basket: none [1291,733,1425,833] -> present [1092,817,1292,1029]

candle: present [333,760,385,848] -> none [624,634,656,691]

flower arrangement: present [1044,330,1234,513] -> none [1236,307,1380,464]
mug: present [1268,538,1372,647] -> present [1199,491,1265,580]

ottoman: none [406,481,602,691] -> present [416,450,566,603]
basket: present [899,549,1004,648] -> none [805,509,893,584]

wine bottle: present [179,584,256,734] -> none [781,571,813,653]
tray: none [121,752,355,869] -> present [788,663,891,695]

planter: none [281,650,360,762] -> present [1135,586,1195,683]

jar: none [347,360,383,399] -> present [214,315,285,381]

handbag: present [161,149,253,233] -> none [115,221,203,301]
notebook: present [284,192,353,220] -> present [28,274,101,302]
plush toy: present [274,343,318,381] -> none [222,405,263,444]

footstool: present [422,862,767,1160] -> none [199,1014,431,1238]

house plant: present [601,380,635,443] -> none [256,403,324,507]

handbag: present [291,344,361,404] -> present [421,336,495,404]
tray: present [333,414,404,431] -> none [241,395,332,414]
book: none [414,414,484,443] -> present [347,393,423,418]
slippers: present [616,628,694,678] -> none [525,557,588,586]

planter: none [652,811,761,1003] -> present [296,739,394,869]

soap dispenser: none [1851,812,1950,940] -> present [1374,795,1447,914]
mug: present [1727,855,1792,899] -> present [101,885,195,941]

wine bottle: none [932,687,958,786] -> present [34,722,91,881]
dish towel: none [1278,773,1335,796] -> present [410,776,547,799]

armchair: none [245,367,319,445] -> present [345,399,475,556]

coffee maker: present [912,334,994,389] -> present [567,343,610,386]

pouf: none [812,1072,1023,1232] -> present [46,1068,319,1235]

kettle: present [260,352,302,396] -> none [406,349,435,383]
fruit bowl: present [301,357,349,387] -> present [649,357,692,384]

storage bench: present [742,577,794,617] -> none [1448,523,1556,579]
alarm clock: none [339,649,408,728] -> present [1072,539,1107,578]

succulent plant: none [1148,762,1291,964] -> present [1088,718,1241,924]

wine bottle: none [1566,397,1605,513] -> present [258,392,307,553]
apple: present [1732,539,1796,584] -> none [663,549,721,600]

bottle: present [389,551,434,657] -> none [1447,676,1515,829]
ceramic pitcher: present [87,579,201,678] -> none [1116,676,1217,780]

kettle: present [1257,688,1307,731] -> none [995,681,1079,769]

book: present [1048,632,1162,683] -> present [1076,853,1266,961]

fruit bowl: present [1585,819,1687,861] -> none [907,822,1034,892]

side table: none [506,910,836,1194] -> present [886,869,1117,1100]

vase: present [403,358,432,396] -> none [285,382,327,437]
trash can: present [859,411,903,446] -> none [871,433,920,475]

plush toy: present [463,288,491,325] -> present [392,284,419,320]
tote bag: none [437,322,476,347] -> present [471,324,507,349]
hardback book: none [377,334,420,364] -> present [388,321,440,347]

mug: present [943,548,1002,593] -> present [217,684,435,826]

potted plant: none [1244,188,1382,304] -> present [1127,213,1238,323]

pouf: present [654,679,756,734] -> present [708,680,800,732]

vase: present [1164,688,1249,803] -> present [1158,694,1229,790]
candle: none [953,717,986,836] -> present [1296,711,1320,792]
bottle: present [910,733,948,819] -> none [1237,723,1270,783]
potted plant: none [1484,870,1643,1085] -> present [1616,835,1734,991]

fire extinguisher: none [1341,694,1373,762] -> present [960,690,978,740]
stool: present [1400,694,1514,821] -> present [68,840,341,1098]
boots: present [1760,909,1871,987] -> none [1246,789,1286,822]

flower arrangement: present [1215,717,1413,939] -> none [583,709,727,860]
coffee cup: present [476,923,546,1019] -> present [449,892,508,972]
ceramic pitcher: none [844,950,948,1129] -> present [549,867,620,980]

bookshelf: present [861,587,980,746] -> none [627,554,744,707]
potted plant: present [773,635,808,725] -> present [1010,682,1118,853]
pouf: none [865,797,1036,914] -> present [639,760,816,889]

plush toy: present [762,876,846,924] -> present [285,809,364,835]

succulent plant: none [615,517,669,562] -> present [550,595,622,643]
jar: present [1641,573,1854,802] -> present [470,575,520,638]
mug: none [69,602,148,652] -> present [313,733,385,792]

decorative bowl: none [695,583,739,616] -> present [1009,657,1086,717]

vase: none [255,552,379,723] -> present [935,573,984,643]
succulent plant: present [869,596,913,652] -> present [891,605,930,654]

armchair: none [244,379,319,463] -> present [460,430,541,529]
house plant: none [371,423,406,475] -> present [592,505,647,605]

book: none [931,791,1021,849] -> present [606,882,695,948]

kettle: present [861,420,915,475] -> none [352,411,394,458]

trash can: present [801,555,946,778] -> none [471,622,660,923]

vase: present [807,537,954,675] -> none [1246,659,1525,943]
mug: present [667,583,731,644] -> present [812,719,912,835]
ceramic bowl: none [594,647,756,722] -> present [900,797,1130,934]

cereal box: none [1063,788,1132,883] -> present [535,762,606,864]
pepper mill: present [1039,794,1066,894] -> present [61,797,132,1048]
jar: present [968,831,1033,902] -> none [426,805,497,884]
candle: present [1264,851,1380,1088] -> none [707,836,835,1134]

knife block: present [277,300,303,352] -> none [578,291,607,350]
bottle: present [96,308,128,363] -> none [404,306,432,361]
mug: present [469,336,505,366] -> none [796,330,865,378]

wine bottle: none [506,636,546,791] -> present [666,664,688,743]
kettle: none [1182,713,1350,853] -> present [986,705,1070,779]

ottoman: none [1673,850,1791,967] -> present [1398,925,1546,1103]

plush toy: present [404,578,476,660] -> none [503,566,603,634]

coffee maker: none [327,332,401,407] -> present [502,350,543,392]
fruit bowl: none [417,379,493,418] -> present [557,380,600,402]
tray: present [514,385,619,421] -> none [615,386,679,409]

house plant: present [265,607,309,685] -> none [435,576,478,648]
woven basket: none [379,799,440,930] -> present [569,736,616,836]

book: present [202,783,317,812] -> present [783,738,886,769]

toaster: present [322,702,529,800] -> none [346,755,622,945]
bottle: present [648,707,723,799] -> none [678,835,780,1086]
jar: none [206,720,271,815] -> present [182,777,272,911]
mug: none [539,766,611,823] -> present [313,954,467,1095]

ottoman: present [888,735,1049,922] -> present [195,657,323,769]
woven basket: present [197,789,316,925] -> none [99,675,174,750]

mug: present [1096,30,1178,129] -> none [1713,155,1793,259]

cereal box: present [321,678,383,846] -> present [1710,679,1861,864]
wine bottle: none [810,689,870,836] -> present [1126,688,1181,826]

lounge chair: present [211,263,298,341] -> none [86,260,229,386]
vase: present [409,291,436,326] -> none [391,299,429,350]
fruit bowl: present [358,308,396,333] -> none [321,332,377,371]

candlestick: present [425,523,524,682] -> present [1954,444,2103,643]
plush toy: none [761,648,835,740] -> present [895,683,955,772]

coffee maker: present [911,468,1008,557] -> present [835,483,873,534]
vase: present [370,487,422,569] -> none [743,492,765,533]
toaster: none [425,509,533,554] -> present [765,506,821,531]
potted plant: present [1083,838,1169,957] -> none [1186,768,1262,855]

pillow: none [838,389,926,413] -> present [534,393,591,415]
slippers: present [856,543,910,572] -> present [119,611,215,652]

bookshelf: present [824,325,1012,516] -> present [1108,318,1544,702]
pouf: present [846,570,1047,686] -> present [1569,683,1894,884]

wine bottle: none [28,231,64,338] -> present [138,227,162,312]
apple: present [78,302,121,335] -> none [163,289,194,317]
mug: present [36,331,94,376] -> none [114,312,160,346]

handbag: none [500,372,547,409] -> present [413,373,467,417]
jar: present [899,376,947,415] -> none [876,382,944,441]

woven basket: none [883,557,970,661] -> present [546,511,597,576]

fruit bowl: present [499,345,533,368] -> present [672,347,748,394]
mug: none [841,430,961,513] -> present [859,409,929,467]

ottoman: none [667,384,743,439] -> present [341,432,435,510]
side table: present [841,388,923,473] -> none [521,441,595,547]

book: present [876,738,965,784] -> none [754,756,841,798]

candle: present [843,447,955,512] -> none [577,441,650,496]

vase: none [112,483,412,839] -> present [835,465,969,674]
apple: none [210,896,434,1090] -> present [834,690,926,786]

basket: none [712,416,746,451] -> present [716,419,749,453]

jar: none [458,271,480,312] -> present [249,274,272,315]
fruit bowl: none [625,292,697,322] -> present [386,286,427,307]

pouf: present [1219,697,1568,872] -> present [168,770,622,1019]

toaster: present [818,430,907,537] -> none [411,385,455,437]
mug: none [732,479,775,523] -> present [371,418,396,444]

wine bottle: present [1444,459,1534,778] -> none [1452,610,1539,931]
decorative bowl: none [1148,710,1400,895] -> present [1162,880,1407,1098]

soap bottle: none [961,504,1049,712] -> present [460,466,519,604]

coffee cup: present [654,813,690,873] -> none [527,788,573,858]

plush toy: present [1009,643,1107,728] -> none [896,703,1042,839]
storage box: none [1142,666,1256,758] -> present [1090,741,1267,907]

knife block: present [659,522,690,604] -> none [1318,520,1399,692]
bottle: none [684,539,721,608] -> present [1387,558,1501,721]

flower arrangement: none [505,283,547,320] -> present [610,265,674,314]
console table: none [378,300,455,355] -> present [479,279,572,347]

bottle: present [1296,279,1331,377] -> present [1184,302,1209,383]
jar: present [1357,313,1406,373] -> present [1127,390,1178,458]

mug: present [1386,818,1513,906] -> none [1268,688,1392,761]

----

WHAT THE TASK REQUIRES: The word "house" appears in some lines above. Return every one of those lines.

SOLUTION:
house plant: present [601,380,635,443] -> none [256,403,324,507]
house plant: none [371,423,406,475] -> present [592,505,647,605]
house plant: present [265,607,309,685] -> none [435,576,478,648]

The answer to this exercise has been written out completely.